Weekly Chart Notes: 'Glee,' Zac Brown Band, Kelly Clarkson
Weekly Chart Notes: 'Glee,' Zac Brown Band, Kelly Clarkson

SWEET SUCCESS: An act that scored four top 10s on Alternative Songs in the '90s makes its first Billboard chart appearance since 2001.

Ireland's the Cranberries debut on the adult alternative Triple A radio airplay chart at No. 30 with "Tomorrow." The group had last drawn chart ink when its fifth album, "Wake Up and Smell the Coffee," reached No. 46 on the Nov. 10, 2001, Billboard 200.

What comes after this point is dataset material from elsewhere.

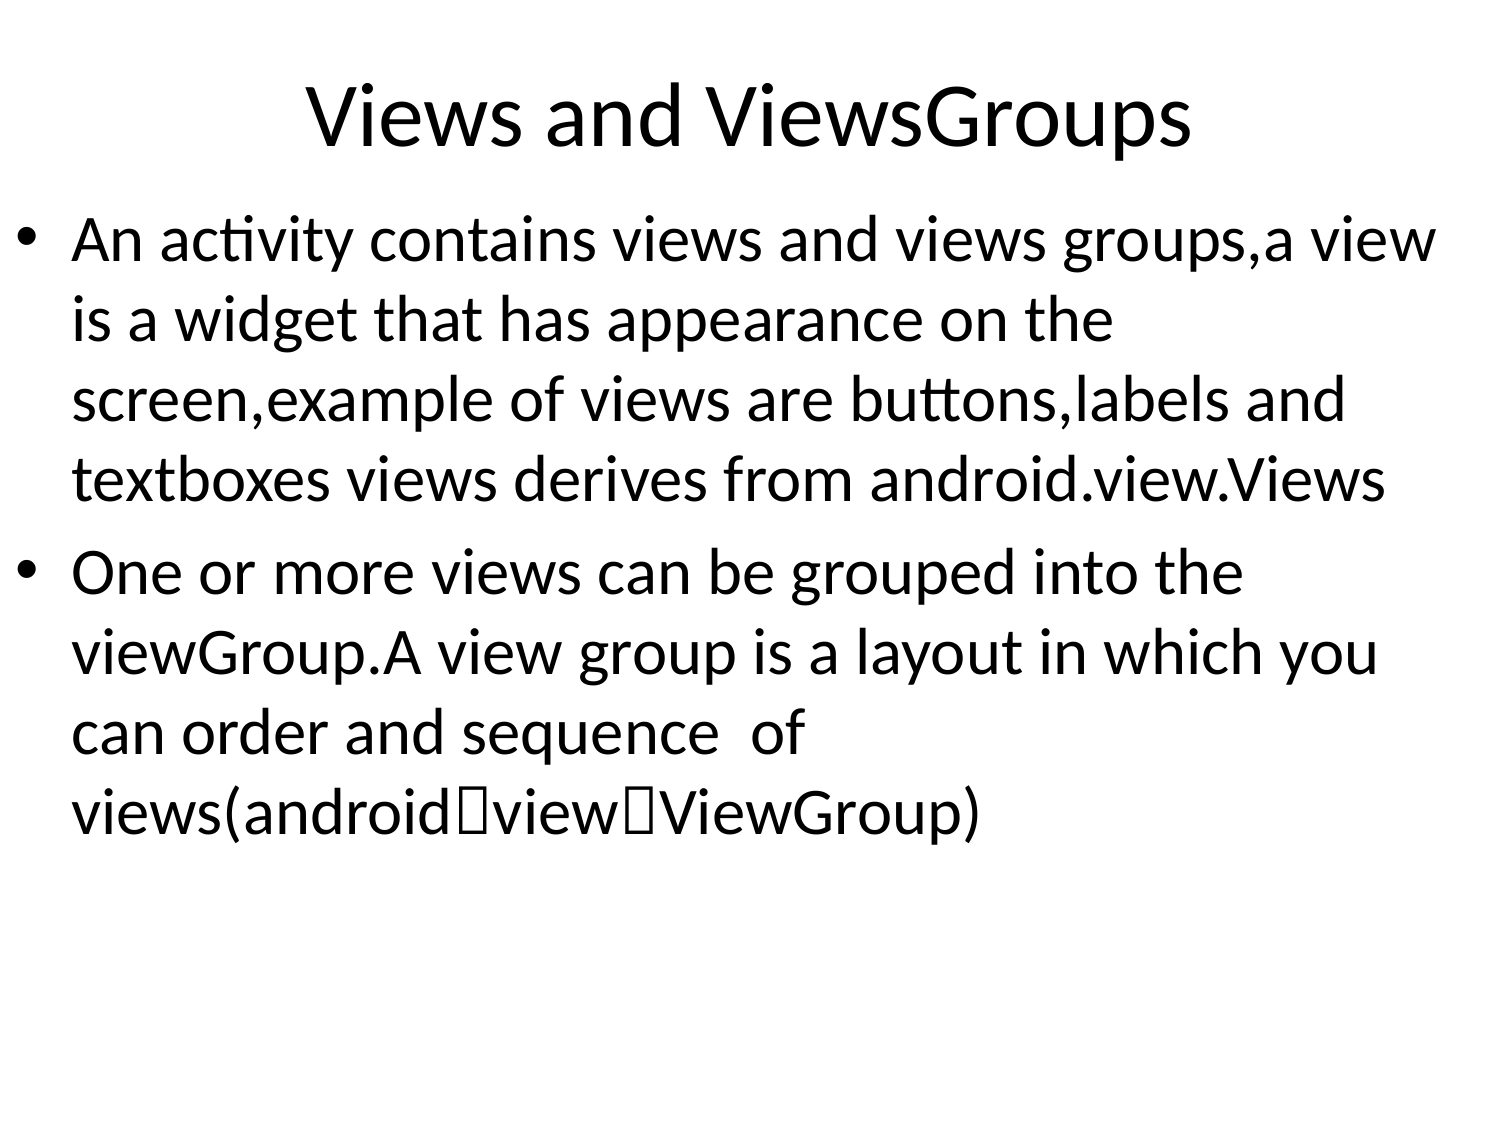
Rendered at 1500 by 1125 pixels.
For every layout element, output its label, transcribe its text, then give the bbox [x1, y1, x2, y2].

list An activity contains views and views groups,a view is a widget that has appearance on the screen,example of views are buttons,labels and textboxes views derives from android.view.Views One or more views can be grouped into the viewGroup.A view group is a layout in which you can order and sequence of views(androidviewViewGroup) [0, 187, 1475, 1100]
title Views and ViewsGroups [75, 45, 1425, 175]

"Tomorrow" introduces "Roses," the quartet's first studio album since "Wake," due as a Valentine's Day present to fans Feb. 14, 2012. The new release follows a reunion that returned the group to touring in 2009 after a six-year hiatus. "It's kind of picking up where we left off," Cranberries lead singer Dolores O'Riordan recently told Billboard.com.

"It really came together really nicely. A lot of the tracks were written without really thinking about it. They just came. I suppose we had more respect for each other and what we were doing. In the latter days, towards 2003, we were just kind of going through the motions a bit.

"Now, we're really happy and really appreciate what we have together."

'HOME' RUN: Kelly Clarkson's new holiday single, "I'll Be Home for Christmas," debuts at No. 93 on the Hot 100, marking the beloved carol's highest placement on the chart.

The only other charted version of the seasonal standard, first recorded by Bing Crosby? Josh Groban's, which spent a week at No. 95 in 2006. Groban's live recording, for WLTW (106.7 Lite FM) New York listeners, reached No. 4 on Adult Contemporary; a studio version, from his album "Noel," topped AC for three weeks the next year.

Clarkson's cover concurrently enters Holiday Digital Songs at No. 3.

Crosby's version reached No. 3 on Billboard's pre-Hot 100 pop sales chart in December 1943.

SOLO SMITH: Answer to trivia question above: With nine, former Smiths frontman Morrissey boasts the most Alternative Songs top 10s by a solo act. Two reached No. 1: "Tomorrow" (six weeks, 1992) and "The More You Ignore Me, the Closer I Get" (seven weeks, 1994).